Она писала о соседе… Высоком, с черными кудрями! А рядом с ней жил… только он! Теперь он невольно вспоминал все то, что она писала про этого соседа — про его заносчивость, развратность, про его красивые губы, про то, как он целовал все эти бутоны и жемчужины…

Бенедетто почувствовал, что заливается краской. Впрочем, щеки у Реймонды тоже пылали.

— Клянусь, это все слухи! Да, многие дамы ко мне благоволят, но я вам верен!

Теперь настала ее очередь смотреть на него, чуть приоткрыв рот.

— Верен… мне?.. — изумленным шепотом выдохнула Реймонда.

Бенедетто отпрянул в смущении, ибо понял, что окончательно выдал себя. Он отвернулся, сделал несколько шагов в сторону и очутился возле стола, на котором еще были разложены бумага и чернильные принадлежности.

— Вы… тоже писали про пастушку? — вырвалось у него.

Он уставился в исписанные листки. Пастушка… о боже милосердный!.. Разбойник ее ублажает… А потом… Она… “Ее рука опиралась на его крепкое бедро, когда ее губы коснулись…” “… О, я вернусь на путь добродетели, я перестану быть разбойником! — вскрикнул он, потому что ее пальцы сжали…”

Реймонда тут же подскочила и выхватила у него бумагу.

— Не смейте! Не смейте это читать!

— Но почему? — растерянно прошептал Бенедетто. — Вы же хотели участвовать в писательской дуэли, так что…

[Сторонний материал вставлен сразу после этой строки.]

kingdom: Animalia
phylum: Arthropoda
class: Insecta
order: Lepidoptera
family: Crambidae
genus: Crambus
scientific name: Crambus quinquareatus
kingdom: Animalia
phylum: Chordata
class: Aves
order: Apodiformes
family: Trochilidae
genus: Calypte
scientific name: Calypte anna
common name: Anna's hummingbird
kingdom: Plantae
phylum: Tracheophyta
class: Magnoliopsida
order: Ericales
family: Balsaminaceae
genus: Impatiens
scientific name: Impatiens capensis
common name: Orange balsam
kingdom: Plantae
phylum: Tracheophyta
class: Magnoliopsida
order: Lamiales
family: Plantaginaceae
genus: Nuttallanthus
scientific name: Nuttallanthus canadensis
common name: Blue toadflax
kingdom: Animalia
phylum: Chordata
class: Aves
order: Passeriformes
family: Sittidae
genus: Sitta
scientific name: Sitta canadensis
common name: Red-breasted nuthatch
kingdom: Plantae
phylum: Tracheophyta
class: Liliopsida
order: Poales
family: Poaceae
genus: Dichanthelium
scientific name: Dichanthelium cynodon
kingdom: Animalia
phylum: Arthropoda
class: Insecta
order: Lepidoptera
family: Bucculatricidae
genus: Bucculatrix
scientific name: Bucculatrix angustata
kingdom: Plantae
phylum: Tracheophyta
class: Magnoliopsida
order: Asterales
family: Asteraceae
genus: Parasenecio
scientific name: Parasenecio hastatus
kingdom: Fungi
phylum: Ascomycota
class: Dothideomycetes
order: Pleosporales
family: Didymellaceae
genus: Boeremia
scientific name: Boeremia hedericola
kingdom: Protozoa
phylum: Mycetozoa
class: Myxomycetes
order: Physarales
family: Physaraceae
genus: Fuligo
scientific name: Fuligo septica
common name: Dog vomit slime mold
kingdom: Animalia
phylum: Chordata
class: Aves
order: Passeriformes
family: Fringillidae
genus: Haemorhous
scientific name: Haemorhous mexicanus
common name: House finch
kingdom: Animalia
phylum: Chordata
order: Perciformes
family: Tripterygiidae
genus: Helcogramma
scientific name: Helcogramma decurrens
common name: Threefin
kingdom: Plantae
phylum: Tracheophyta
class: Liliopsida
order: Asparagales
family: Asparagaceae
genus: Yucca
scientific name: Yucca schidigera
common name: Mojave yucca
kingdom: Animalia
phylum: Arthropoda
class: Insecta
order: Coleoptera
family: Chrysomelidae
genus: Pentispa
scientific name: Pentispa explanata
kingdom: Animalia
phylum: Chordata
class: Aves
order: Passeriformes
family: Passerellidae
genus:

— Только инкогнито! А теперь…

— Реймонда! — Порывисто сжав ее руки, он опустился перед ней на колени. — Простите меня! Возможно, вы считали, что я груб и заносчив, но это не так! Я… грезил о вас и уже давно! Вы были так недоступны, так непримиримы, вы так осуждали то, что я писал…

— Потому что… — перебила она, вдруг всхлипнув, — … вы писали это для других! Встаньте, прошу вас…

— Нет, я буду у ваших ног! — перебил Бенедетто в свою очередь. — И я писал об этом не для других, я мечтал и писал только о вас, чтобы именно так…

— Я знаю, я читала, но я хотела изменить эту сцену! Потому что вы неверно понимаете, что может чувствовать девушка, когда…

— Я неверно понимаю? — возмутился он и наконец поднялся, однако все так же сжимая ее руки в своих руках. — Может быть, и вы неверно понимаете, что чувствует мужчина, когда…

Реймонда не сводила с него своих прекрасных глаз, в которых все еще стояли слезы, и он осекся. Взглянул на ее губы…

— Впрочем… — произнес он уже тише. — Раз мы пишем об одном и том же… Может быть, это просто потому, что мы хотим одного и того же?